The first record of a woman lying down for birth describes Madame de Montespan, mistress of Louis XIV, who lay down in a recumbent position so that he could watch the birth from behind a curtain. Then in the mid seventeenth century in France, two brothers named Chamberlain invented the forceps. The best position for a forceps delivery is to have the woman lying down. This invention was jealously guarded by the Chamberlains who performed their deliveries shrouded by black drapes, but the obstetric fashion for ladies of quality to give birth in recumbent positions became firmly entrenched, and the physician took over from the midwife in the birth chamber.
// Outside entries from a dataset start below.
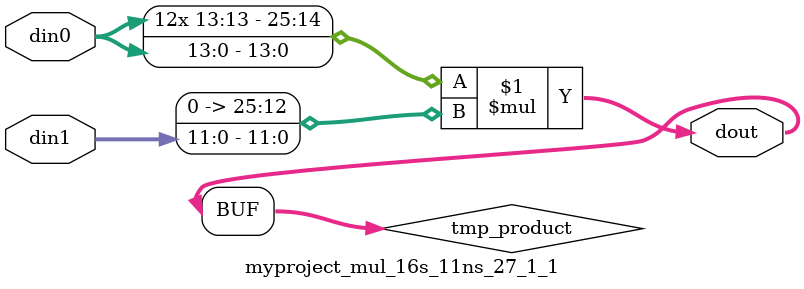
<source format=v>

`timescale 1 ns / 1 ps

  module myproject_mul_16s_11ns_27_1_1(din0, din1, dout);
parameter ID = 1;
parameter NUM_STAGE = 0;
parameter din0_WIDTH = 14;
parameter din1_WIDTH = 12;
parameter dout_WIDTH = 26;

input [din0_WIDTH - 1 : 0] din0; 
input [din1_WIDTH - 1 : 0] din1; 
output [dout_WIDTH - 1 : 0] dout;

wire signed [dout_WIDTH - 1 : 0] tmp_product;












assign tmp_product = $signed(din0) * $signed({1'b0, din1});









assign dout = tmp_product;







endmodule

</source>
In the same century, François Mauriceau became the leading figure in French obstetrics. He scorned the use of the birthchair and advocated childbirth in bed, lying on the back. As forceps gained popularity, the birthchair lost favour and, by the end of the eighteenth century, little more was heard of it.

In the nineteenth century, Queen Victoria was the first woman in England to have chloroform while giving birth. Delivery under anaesthetic further established the lying down position on the back or on the side. Birth positions which lend themselves more easily to the convenience of the attendants who perform these procedures became the only choice, and the practice of confining a woman to bed for the major part of her labour and then on to an obstetric table for delivery, eventually spread throughout the West. This practice has become so widespread that the word ‘confinement’ is commonly used to describe the birth process.

The birthchair had given way to the bed and the delivery tables of the nineteenth and twentieth centuries. Women were flat on their backs, a position that made them passive and controllable, and although this offered a fine view to the attendant, it was in total defiance of the active forces of gravity and the joyous independence that comes from naturally and instinctively giving birth actively, on one’s own two feet.